В предпоследний день, проведенный мною в России пред выездом за границу, следуя через Москву, воспользовался я промежутком от поезда до поезда -- отправился на Воробьевы горы: посмотреть на великий город, с которым так много связано в жизни моей и которого, быть может, уже никогда не суждено мне увидеть снова... Встретил Виктора Александровича Гольцева, уже старого, облыселого, больного...

-- Какими судьбами вы здесь, Виктор Александрович? Он показал рукою на белеющие за рекою стены Девичьего монастыря:

-- Оттуда... Я теперь каждый день там...

-- Зачем? -- изумился я, ибо связать идею Гольцева с идеей монастыря возможно разве в фантастическом сне каком-нибудь.

А он в свою очередь удивился:

-- Как, зачем?.. От него... Он же там... Антон Павлович... И смотрел я на него, старого, облыселого, больного, -- и казалось мне, что стоит предо мною призрак восьмидесятых годов, призрак, тоскливо блуждающий вокруг могилы, куда преждевременно сложен и землею зарыт весь их смысл, все их откровение...

И чем дальше от смерти Чехова, тем больше открывается мне тайна, почему он становится все дороже и дороже нам, пожилым людям, почему из нас начали любить его даже те, кто был к нему совершенно равнодушен при жизни (и даже кое-кто -- враждебен!), почему с таким глубоким, уже не только психологическим, но и историческим интересом начала вглядываться в него новая молодежь -- наши дети. Им -- без Чехова -- не понять отцов, нам -- без Чехова -- не понять, не осветить, не простить своего времени...
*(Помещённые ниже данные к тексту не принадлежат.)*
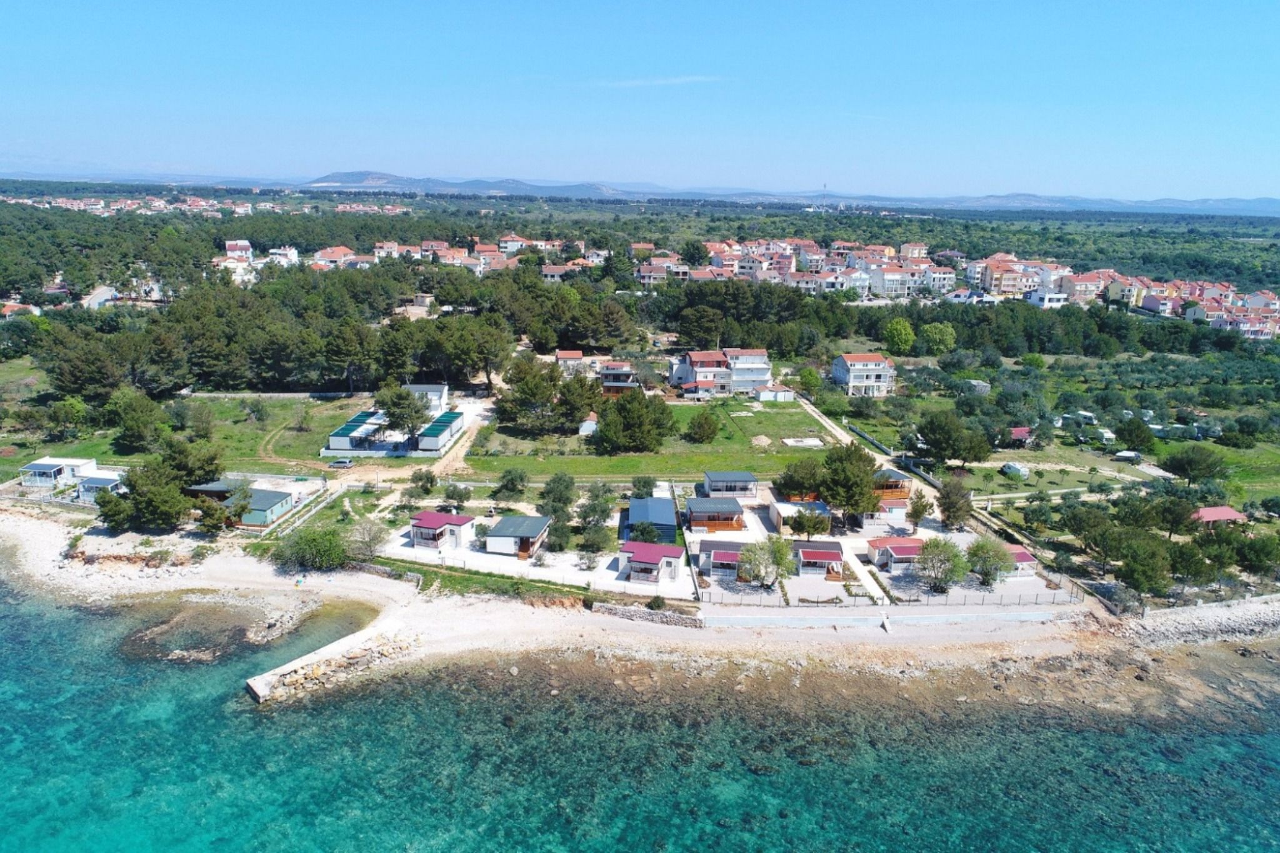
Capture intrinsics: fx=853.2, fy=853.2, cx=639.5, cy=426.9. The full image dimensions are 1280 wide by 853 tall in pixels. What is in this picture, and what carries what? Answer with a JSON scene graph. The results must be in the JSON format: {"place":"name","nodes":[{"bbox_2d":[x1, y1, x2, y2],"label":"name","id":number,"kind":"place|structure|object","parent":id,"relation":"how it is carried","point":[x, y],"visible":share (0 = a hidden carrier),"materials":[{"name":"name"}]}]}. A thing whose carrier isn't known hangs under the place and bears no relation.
{"place":"outdoors","nodes":[
{"label":"outdoors","id":0,"kind":"place"},
{"bbox_2d":[0,301,41,317],"label":"house","id":1,"kind":"structure","parent":0,"point":[9,309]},
{"bbox_2d":[20,456,99,486],"label":"house","id":2,"kind":"structure","parent":0,"point":[39,469],"materials":[{"name":"white paint"}]},
{"bbox_2d":[74,472,123,500],"label":"house","id":3,"kind":"structure","parent":0,"point":[101,484],"materials":[{"name":"white paint"}]},
{"bbox_2d":[81,285,118,309],"label":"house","id":4,"kind":"structure","parent":0,"point":[101,292],"materials":[{"name":"white"}]},
{"bbox_2d":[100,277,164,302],"label":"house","id":5,"kind":"structure","parent":0,"point":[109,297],"materials":[{"name":"white"}]},
{"bbox_2d":[0,393,438,474],"label":"lawn","id":6,"kind":"structure","parent":0,"point":[231,414],"materials":[{"name":"green plant"}]},
{"bbox_2d":[45,397,89,440],"label":"tree","id":7,"kind":"object","parent":6,"relation":"on","point":[71,414],"visible":0.97,"materials":[{"name":"green plant"}]},
{"bbox_2d":[107,388,166,452],"label":"tree","id":8,"kind":"object","parent":6,"relation":"on","point":[144,419],"visible":0.99,"materials":[{"name":"green plant"}]},
{"bbox_2d":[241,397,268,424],"label":"tree","id":9,"kind":"object","parent":6,"relation":"on","point":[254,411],"visible":0.98,"materials":[{"name":"green plant"}]},
{"bbox_2d":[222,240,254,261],"label":"house","id":10,"kind":"structure","parent":0,"point":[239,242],"materials":[{"name":"white paint"}]},
{"bbox_2d":[185,480,298,526],"label":"house","id":11,"kind":"structure","parent":0,"point":[269,493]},
{"bbox_2d":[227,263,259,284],"label":"house","id":12,"kind":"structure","parent":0,"point":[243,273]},
{"bbox_2d":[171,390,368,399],"label":"stone wall","id":13,"kind":"structure","parent":0,"point":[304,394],"materials":[{"name":"white stone"}]},
{"bbox_2d":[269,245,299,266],"label":"house","id":14,"kind":"structure","parent":0,"point":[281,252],"materials":[{"name":"white paint"}]},
{"bbox_2d":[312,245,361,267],"label":"house","id":15,"kind":"structure","parent":0,"point":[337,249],"materials":[{"name":"pink"}]},
{"bbox_2d":[327,458,355,468],"label":"car","id":16,"kind":"object","parent":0,"point":[342,464],"visible":0.99,"materials":[{"name":"metal"}]},
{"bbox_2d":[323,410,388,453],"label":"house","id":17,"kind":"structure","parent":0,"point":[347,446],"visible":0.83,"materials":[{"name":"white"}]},
{"bbox_2d":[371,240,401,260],"label":"house","id":18,"kind":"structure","parent":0,"point":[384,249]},
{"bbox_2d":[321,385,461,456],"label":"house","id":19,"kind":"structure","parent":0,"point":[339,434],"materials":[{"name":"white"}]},
{"bbox_2d":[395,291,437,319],"label":"house","id":20,"kind":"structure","parent":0,"point":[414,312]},
{"bbox_2d":[406,383,449,414],"label":"house","id":21,"kind":"structure","parent":0,"point":[432,389],"materials":[{"name":"white paint"}]},
{"bbox_2d":[413,410,464,455],"label":"house","id":22,"kind":"structure","parent":0,"point":[432,431],"visible":0.89,"materials":[{"name":"white metal"}]},
{"bbox_2d":[410,511,476,550],"label":"house","id":23,"kind":"structure","parent":0,"point":[424,523],"visible":0.94,"materials":[{"name":"white paint"}]},
{"bbox_2d":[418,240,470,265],"label":"house","id":24,"kind":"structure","parent":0,"point":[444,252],"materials":[{"name":"tile"}]},
{"bbox_2d":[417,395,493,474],"label":"dirt road","id":25,"kind":"structure","parent":0,"point":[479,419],"materials":[{"name":"beige soil"}]},
{"bbox_2d":[301,170,636,196],"label":"mountain","id":26,"kind":"structure","parent":0,"point":[352,175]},
{"bbox_2d":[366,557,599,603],"label":"grass strip","id":27,"kind":"structure","parent":0,"point":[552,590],"materials":[{"name":"green plant"}]},
{"bbox_2d":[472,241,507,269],"label":"house","id":28,"kind":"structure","parent":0,"point":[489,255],"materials":[{"name":"tile"}]},
{"bbox_2d":[485,515,551,557],"label":"house","id":29,"kind":"structure","parent":0,"point":[499,528],"materials":[{"name":"white paint"}]},
{"bbox_2d":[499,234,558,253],"label":"house","id":30,"kind":"structure","parent":0,"point":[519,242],"materials":[{"name":"white paint"}]},
{"bbox_2d":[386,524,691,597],"label":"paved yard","id":31,"kind":"structure","parent":0,"point":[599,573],"materials":[{"name":"white concrete"}]},
{"bbox_2d":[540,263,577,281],"label":"house","id":32,"kind":"structure","parent":0,"point":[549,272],"materials":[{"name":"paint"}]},
{"bbox_2d":[555,350,589,373],"label":"house","id":33,"kind":"structure","parent":0,"point":[574,354],"materials":[{"name":"white paint"}]},
{"bbox_2d":[577,413,598,435],"label":"shed","id":34,"kind":"structure","parent":0,"point":[587,424],"materials":[{"name":"white"}]},
{"bbox_2d":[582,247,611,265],"label":"house","id":35,"kind":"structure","parent":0,"point":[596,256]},
{"bbox_2d":[599,361,638,395],"label":"house","id":36,"kind":"structure","parent":0,"point":[612,384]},
{"bbox_2d":[0,501,1276,706],"label":"beach","id":37,"kind":"structure","parent":0,"point":[39,535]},
{"bbox_2d":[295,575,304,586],"label":"person","id":38,"kind":"object","parent":37,"relation":"on","point":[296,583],"visible":0.99},
{"bbox_2d":[273,523,348,571],"label":"shrub","id":39,"kind":"object","parent":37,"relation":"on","point":[301,538],"visible":0.99,"materials":[{"name":"green plant"}]},
{"bbox_2d":[245,623,411,702],"label":"stone jetty","id":40,"kind":"object","parent":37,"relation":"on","point":[259,692],"visible":0.92,"materials":[{"name":"stone"}]},
{"bbox_2d":[590,601,704,626],"label":"stone wall","id":41,"kind":"structure","parent":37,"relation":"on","point":[667,615],"materials":[{"name":"grey stone"}]},
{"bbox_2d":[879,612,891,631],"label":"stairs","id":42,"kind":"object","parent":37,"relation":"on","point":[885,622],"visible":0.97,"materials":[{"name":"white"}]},
{"bbox_2d":[700,596,1075,626],"label":"wall","id":43,"kind":"structure","parent":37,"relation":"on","point":[727,620],"materials":[{"name":"concrete"}]},
{"bbox_2d":[0,556,1279,852],"label":"sea","id":44,"kind":"structure","parent":0,"point":[249,712],"materials":[{"name":"teal liquid"}]},
{"bbox_2d":[117,591,317,663],"label":"rock","id":45,"kind":"object","parent":44,"relation":"in","point":[171,625],"visible":0.8,"materials":[{"name":"stone"}]},
{"bbox_2d":[0,0,1279,200],"label":"sky","id":46,"kind":"structure","parent":0,"point":[1170,90],"materials":[{"name":"blue"}]},
{"bbox_2d":[2,170,1278,216],"label":"mountain range","id":47,"kind":"structure","parent":0,"point":[1023,197],"materials":[{"name":"grey"}]},
{"bbox_2d":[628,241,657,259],"label":"house","id":48,"kind":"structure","parent":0,"point":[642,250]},
{"bbox_2d":[456,396,844,480],"label":"lawn","id":49,"kind":"structure","parent":0,"point":[627,471],"materials":[{"name":"green plant"}]},
{"bbox_2d":[493,358,559,433],"label":"tree","id":50,"kind":"object","parent":49,"relation":"on","point":[524,399],"visible":0.98,"materials":[{"name":"plant"}]},
{"bbox_2d":[553,371,599,431],"label":"tree","id":51,"kind":"object","parent":49,"relation":"on","point":[579,406],"visible":0.93,"materials":[{"name":"plant"}]},
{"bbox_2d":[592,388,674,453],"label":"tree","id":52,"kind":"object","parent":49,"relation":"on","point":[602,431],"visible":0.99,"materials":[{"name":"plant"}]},
{"bbox_2d":[684,410,719,441],"label":"tree","id":53,"kind":"object","parent":49,"relation":"on","point":[700,434],"visible":0.98,"materials":[{"name":"green plant"}]},
{"bbox_2d":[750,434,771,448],"label":"dirt mound","id":54,"kind":"object","parent":49,"relation":"on","point":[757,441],"visible":0.95,"materials":[{"name":"beige soil"}]},
{"bbox_2d":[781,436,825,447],"label":"concrete slab","id":55,"kind":"structure","parent":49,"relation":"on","point":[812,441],"materials":[{"name":"white concrete"}]},
{"bbox_2d":[616,541,686,583],"label":"house","id":56,"kind":"structure","parent":0,"point":[655,558],"visible":0.98,"materials":[{"name":"white paint"}]},
{"bbox_2d":[626,495,679,540],"label":"house","id":57,"kind":"structure","parent":0,"point":[652,500],"materials":[{"name":"blue metal"}]},
{"bbox_2d":[591,74,724,88],"label":"cloud","id":58,"kind":"structure","parent":0,"point":[634,83],"materials":[{"name":"white"}]},
{"bbox_2d":[636,261,692,284],"label":"house","id":59,"kind":"structure","parent":0,"point":[642,274],"materials":[{"name":"brick"}]},
{"bbox_2d":[685,496,745,530],"label":"house","id":60,"kind":"structure","parent":0,"point":[695,505],"materials":[{"name":"wood"}]},
{"bbox_2d":[670,348,773,397],"label":"house","id":61,"kind":"structure","parent":0,"point":[765,376],"materials":[{"name":"white paint"}]},
{"bbox_2d":[697,540,748,576],"label":"house","id":62,"kind":"structure","parent":0,"point":[720,558],"visible":0.71,"materials":[{"name":"white paint"}]},
{"bbox_2d":[701,471,757,497],"label":"house","id":63,"kind":"structure","parent":0,"point":[745,476],"materials":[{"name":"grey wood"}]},
{"bbox_2d":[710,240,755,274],"label":"house","id":64,"kind":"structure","parent":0,"point":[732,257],"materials":[{"name":"white paint"}]},
{"bbox_2d":[754,386,795,401],"label":"shed","id":65,"kind":"structure","parent":0,"point":[775,394],"materials":[{"name":"white"}]},
{"bbox_2d":[769,499,831,532],"label":"house","id":66,"kind":"structure","parent":0,"point":[780,508],"materials":[{"name":"white"}]},
{"bbox_2d":[793,540,844,575],"label":"house","id":67,"kind":"structure","parent":0,"point":[837,558],"visible":0.87,"materials":[{"name":"wood"}]},
{"bbox_2d":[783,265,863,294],"label":"house","id":68,"kind":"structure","parent":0,"point":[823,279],"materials":[{"name":"white paint"}]},
{"bbox_2d":[831,353,896,396],"label":"house","id":69,"kind":"structure","parent":0,"point":[837,364],"materials":[{"name":"white paint"}]},
{"bbox_2d":[795,395,939,493],"label":"dirt road","id":70,"kind":"structure","parent":0,"point":[847,439],"materials":[{"name":"beige soil"}]},
{"bbox_2d":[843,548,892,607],"label":"footpath","id":71,"kind":"structure","parent":0,"point":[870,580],"materials":[{"name":"concrete"}]},
{"bbox_2d":[873,468,911,505],"label":"house","id":72,"kind":"structure","parent":0,"point":[895,476],"materials":[{"name":"brown wood"}]},
{"bbox_2d":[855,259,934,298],"label":"apartment building","id":73,"kind":"structure","parent":0,"point":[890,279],"materials":[{"name":"white paint"}]},
{"bbox_2d":[865,536,925,571],"label":"house","id":74,"kind":"structure","parent":0,"point":[902,548],"visible":0.73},
{"bbox_2d":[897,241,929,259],"label":"house","id":75,"kind":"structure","parent":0,"point":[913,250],"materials":[{"name":"beige paint"}]},
{"bbox_2d":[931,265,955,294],"label":"house","id":76,"kind":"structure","parent":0,"point":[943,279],"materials":[{"name":"white paint"}]},
{"bbox_2d":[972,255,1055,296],"label":"apartment building","id":77,"kind":"structure","parent":0,"point":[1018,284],"materials":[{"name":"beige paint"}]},
{"bbox_2d":[1000,545,1037,576],"label":"house","id":78,"kind":"structure","parent":0,"point":[1023,555],"visible":0.46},
{"bbox_2d":[1026,290,1069,308],"label":"house","id":79,"kind":"structure","parent":0,"point":[1055,297],"materials":[{"name":"white paint"}]},
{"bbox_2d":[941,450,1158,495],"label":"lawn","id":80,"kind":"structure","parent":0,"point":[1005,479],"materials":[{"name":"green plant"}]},
{"bbox_2d":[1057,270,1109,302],"label":"apartment building","id":81,"kind":"structure","parent":0,"point":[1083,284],"materials":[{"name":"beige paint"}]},
{"bbox_2d":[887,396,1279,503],"label":"lawn","id":82,"kind":"structure","parent":0,"point":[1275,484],"materials":[{"name":"green plant"}]},
{"bbox_2d":[1001,461,1029,478],"label":"caravan","id":83,"kind":"object","parent":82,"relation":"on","point":[1018,469],"visible":0.91,"materials":[{"name":"white"}]},
{"bbox_2d":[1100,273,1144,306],"label":"house","id":84,"kind":"structure","parent":0,"point":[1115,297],"materials":[{"name":"yellow paint"}]},
{"bbox_2d":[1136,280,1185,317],"label":"house","id":85,"kind":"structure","parent":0,"point":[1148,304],"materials":[{"name":"pink paint"}]},
{"bbox_2d":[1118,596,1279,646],"label":"rocky shore","id":86,"kind":"structure","parent":0,"point":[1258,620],"materials":[{"name":"grey stone"}]},
{"bbox_2d":[1190,505,1246,526],"label":"house","id":87,"kind":"structure","parent":0,"point":[1215,510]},
{"bbox_2d":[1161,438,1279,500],"label":"lawn","id":88,"kind":"structure","parent":0,"point":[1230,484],"materials":[{"name":"green plant"}]},
{"bbox_2d":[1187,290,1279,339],"label":"building","id":89,"kind":"structure","parent":0,"point":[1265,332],"materials":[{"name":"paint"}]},
{"label":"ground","id":90,"kind":"structure","parent":0},
{"bbox_2d":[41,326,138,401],"label":"tree","id":91,"kind":"object","parent":90,"relation":"on","point":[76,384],"visible":0.91,"materials":[{"name":"plant"}]},
{"bbox_2d":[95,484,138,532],"label":"tree","id":92,"kind":"object","parent":90,"relation":"on","point":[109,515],"visible":0.74,"materials":[{"name":"plant"}]},
{"bbox_2d":[95,441,224,531],"label":"tree","id":93,"kind":"object","parent":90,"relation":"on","point":[139,493],"visible":0.98,"materials":[{"name":"plant"}]},
{"bbox_2d":[156,434,224,485],"label":"tree","id":94,"kind":"object","parent":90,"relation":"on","point":[189,466],"visible":0.77,"materials":[{"name":"plant"}]},
{"bbox_2d":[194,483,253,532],"label":"tree","id":95,"kind":"object","parent":90,"relation":"on","point":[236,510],"visible":0.94,"materials":[{"name":"plant"}]},
{"bbox_2d":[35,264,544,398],"label":"tree grove","id":96,"kind":"object","parent":90,"relation":"on","point":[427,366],"visible":0.9,"materials":[{"name":"green plant"}]},
{"bbox_2d":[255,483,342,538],"label":"fence","id":97,"kind":"object","parent":90,"relation":"on","point":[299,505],"visible":0.84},
{"bbox_2d":[346,517,389,559],"label":"tree","id":98,"kind":"object","parent":90,"relation":"on","point":[369,538],"visible":0.97,"materials":[{"name":"plant"}]},
{"bbox_2d":[377,384,433,441],"label":"tree","id":99,"kind":"object","parent":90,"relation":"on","point":[412,419],"visible":0.96,"materials":[{"name":"plant"}]},
{"bbox_2d":[406,468,437,496],"label":"tree","id":100,"kind":"object","parent":90,"relation":"on","point":[419,479],"visible":0.98,"materials":[{"name":"green plant"}]},
{"bbox_2d":[441,482,472,508],"label":"tree","id":101,"kind":"object","parent":90,"relation":"on","point":[452,495],"visible":0.99,"materials":[{"name":"green plant"}]},
{"bbox_2d":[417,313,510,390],"label":"tree","id":102,"kind":"object","parent":90,"relation":"on","point":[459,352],"visible":0.95,"materials":[{"name":"green plant"}]},
{"bbox_2d":[493,468,529,499],"label":"tree","id":103,"kind":"object","parent":90,"relation":"on","point":[507,484],"visible":0.99,"materials":[{"name":"green plant"}]},
{"bbox_2d":[537,471,576,524],"label":"tree","id":104,"kind":"object","parent":90,"relation":"on","point":[567,486],"visible":0.95,"materials":[{"name":"green plant"}]},
{"bbox_2d":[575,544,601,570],"label":"shrub","id":105,"kind":"object","parent":90,"relation":"on","point":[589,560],"visible":0.98,"materials":[{"name":"plant"}]},
{"bbox_2d":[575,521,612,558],"label":"tree","id":106,"kind":"object","parent":90,"relation":"on","point":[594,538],"visible":0.98,"materials":[{"name":"green plant"}]},
{"bbox_2d":[575,480,616,530],"label":"tree","id":107,"kind":"object","parent":90,"relation":"on","point":[594,495],"visible":0.97,"materials":[{"name":"green plant"}]},
{"bbox_2d":[630,475,657,497],"label":"tree","id":108,"kind":"object","parent":90,"relation":"on","point":[645,486],"visible":0.92,"materials":[{"name":"green plant"}]},
{"bbox_2d":[626,520,663,543],"label":"tree","id":109,"kind":"object","parent":90,"relation":"on","point":[645,530],"visible":0.9,"materials":[{"name":"green plant"}]},
{"bbox_2d":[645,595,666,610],"label":"shrub","id":110,"kind":"object","parent":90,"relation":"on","point":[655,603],"visible":0.95,"materials":[{"name":"green plant"}]},
{"bbox_2d":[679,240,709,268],"label":"tree","id":111,"kind":"object","parent":90,"relation":"on","point":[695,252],"visible":0.86,"materials":[{"name":"plant"}]},
{"bbox_2d":[739,536,795,588],"label":"tree","id":112,"kind":"object","parent":90,"relation":"on","point":[782,558],"visible":0.99,"materials":[{"name":"plant"}]},
{"bbox_2d":[774,456,826,500],"label":"tree","id":113,"kind":"object","parent":90,"relation":"on","point":[787,481],"visible":0.85,"materials":[{"name":"green plant"}]},
{"bbox_2d":[786,506,832,537],"label":"tree","id":114,"kind":"object","parent":90,"relation":"on","point":[815,528],"visible":0.99,"materials":[{"name":"green plant"}]},
{"bbox_2d":[796,366,823,398],"label":"tree","id":115,"kind":"object","parent":90,"relation":"on","point":[810,374],"visible":0.98,"materials":[{"name":"green plant"}]},
{"bbox_2d":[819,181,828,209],"label":"tower","id":116,"kind":"structure","parent":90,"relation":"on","point":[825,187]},
{"bbox_2d":[817,441,880,526],"label":"tree","id":117,"kind":"object","parent":90,"relation":"on","point":[850,486],"visible":0.94,"materials":[{"name":"plant"}]},
{"bbox_2d":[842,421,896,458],"label":"fence","id":118,"kind":"object","parent":90,"relation":"on","point":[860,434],"visible":0.71,"materials":[{"name":"white concrete"}]},
{"bbox_2d":[699,568,1085,610],"label":"fence","id":119,"kind":"object","parent":90,"relation":"on","point":[1070,593],"visible":0.83,"materials":[{"name":"grey metal"}]},
{"bbox_2d":[882,317,916,353],"label":"tree","id":120,"kind":"object","parent":90,"relation":"on","point":[897,327],"visible":0.99,"materials":[{"name":"green plant"}]},
{"bbox_2d":[906,488,933,529],"label":"tree","id":121,"kind":"object","parent":90,"relation":"on","point":[922,510],"visible":0.98,"materials":[{"name":"plant"}]},
{"bbox_2d":[920,321,957,354],"label":"tree","id":122,"kind":"object","parent":90,"relation":"on","point":[947,339],"visible":0.99,"materials":[{"name":"green plant"}]},
{"bbox_2d":[915,537,970,593],"label":"tree","id":123,"kind":"object","parent":90,"relation":"on","point":[955,555],"visible":0.99,"materials":[{"name":"plant"}]},
{"bbox_2d":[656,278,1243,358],"label":"tree grove","id":124,"kind":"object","parent":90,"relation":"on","point":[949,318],"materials":[{"name":"green plant"}]},
{"bbox_2d":[935,475,973,528],"label":"tree","id":125,"kind":"object","parent":90,"relation":"on","point":[955,503],"visible":0.97,"materials":[{"name":"plant"}]},
{"bbox_2d":[916,412,993,466],"label":"tree","id":126,"kind":"object","parent":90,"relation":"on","point":[952,454],"visible":0.99,"materials":[{"name":"green plant"}]},
{"bbox_2d":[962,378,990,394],"label":"shed","id":127,"kind":"structure","parent":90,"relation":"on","point":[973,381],"materials":[{"name":"white"}]},
{"bbox_2d":[965,536,1015,586],"label":"tree","id":128,"kind":"object","parent":90,"relation":"on","point":[1000,558],"visible":0.98,"materials":[{"name":"green plant"}]},
{"bbox_2d":[1007,426,1033,446],"label":"red hut","id":129,"kind":"structure","parent":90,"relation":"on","point":[1020,431],"materials":[{"name":"red"}]},
{"bbox_2d":[1066,410,1096,424],"label":"caravan","id":130,"kind":"object","parent":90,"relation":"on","point":[1088,414],"visible":0.95,"materials":[{"name":"white"}]},
{"bbox_2d":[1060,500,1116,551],"label":"tree","id":131,"kind":"object","parent":90,"relation":"on","point":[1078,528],"visible":0.96,"materials":[{"name":"green plant"}]},
{"bbox_2d":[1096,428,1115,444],"label":"caravan","id":132,"kind":"object","parent":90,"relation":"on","point":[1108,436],"visible":0.93,"materials":[{"name":"white"}]},
{"bbox_2d":[1113,450,1143,462],"label":"car","id":133,"kind":"object","parent":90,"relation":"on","point":[1128,454],"visible":0.99,"materials":[{"name":"white"}]},
{"bbox_2d":[1114,415,1156,453],"label":"tree","id":134,"kind":"object","parent":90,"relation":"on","point":[1140,439],"visible":0.99,"materials":[{"name":"green plant"}]},
{"bbox_2d":[1113,530,1174,595],"label":"tree","id":135,"kind":"object","parent":90,"relation":"on","point":[1138,585],"visible":0.98,"materials":[{"name":"green plant"}]},
{"bbox_2d":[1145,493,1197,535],"label":"tree","id":136,"kind":"object","parent":90,"relation":"on","point":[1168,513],"visible":0.94,"materials":[{"name":"green plant"}]},
{"bbox_2d":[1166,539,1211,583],"label":"tree","id":137,"kind":"object","parent":90,"relation":"on","point":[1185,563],"visible":0.9,"materials":[{"name":"green plant"}]},
{"bbox_2d":[1157,445,1225,485],"label":"tree","id":138,"kind":"object","parent":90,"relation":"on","point":[1173,461],"visible":0.99,"materials":[{"name":"green plant"}]},
{"bbox_2d":[1231,532,1279,574],"label":"tree","id":139,"kind":"object","parent":90,"relation":"on","point":[1258,555],"visible":0.98,"materials":[{"name":"green plant"}]}
]}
Люблю в тебе я прошлое страданье

И молодость погибшую мою!..

У меня есть мечта -- написать о Чехове большую книгу. Не знаю, удастся ли мне выполнить это намерение: между ним и мною стоит так много незавершенных больших работ, а жизнь человеческая стала коротка, и время бежит, бежит... Покуда я нахожу не лишним собрать разные свои отклики на вопросы и недоумения о Чехове, всплывшие со времени его смерти; я следил за ними со вниманием, насколько мне позволяла моя кочевая жизнь... В этих заметках, конечно, могут бьпъ ошибки памяти, но должен все-таки сказать, что, когда они появлялись в разных периодических изданиях, то поправок не вызывали, а мне, как читатель увидит; приходилось поправлять довольно много у довольно многих. Ибо окружить Чехова легендами имеется охотников не мало. Думаю, что собрание заметок прочтет-ся не без интереса большою публикою, которая Чехова любит и усердно ищет искренних о нем слов, и будет не без пользы для исследователей Чехова, как материал, записанный с натуры и объективно, ибо -- если мне на веку своем приходилось горячо вступаться за память Чехова, когда на нее делались неправые нападки, из лагеря ли российских консерваторов, из лагеря ли индивидуалистов и спиритуалистов, то в равной мере случалось мне и протестовать против неразумного и слепого обожествления Чехова, восхищения всем, что в Чехове было, -- без разбора -- хорошего и дурного, против попыток создать канон чеховской непогрешимости. Из человекообразных -- не грешат только статуи на монументах. Ну а Чехов -- менее всего статуя и всегда был, есть и будет человек, "человечиссимус"!.. И в этом-то именно его великое значение, смысл и корень его влияния. Великих писателей много было на Руси. Бывали величины, стихийно большие Чехова, сотворившие такие громадные дела, что священный ужас берет, когда на них оглянешься. Но ни с кем, решительно ни с кем,-- кроме Пушкина,-- русский человек не чувствовал себя настолько своим, попросту интимным, с глазу на глаз другом, вровнях, бесстрашно и откровенно советующемся о делах и мыслях жизнишки своей. Как у Пушкина, была у Чехова большая внутренняя цельность творчества и жизни, -- и была она насквозь, до последней малой и глубокой черточки, русская... Никто не писал таких хороших и простых писем, как оба они -- Пушкин и Чехов, никто не был так прост, ясен, полон юмора в житейском обиходе... И ни о ком другом не думаешь с такою любовью, с такою грустью за них, с такою радостью за то, что они -- наши, с такою обидою на безвременья, погубившие их, с такою верою и надеждою в народ, их породивший.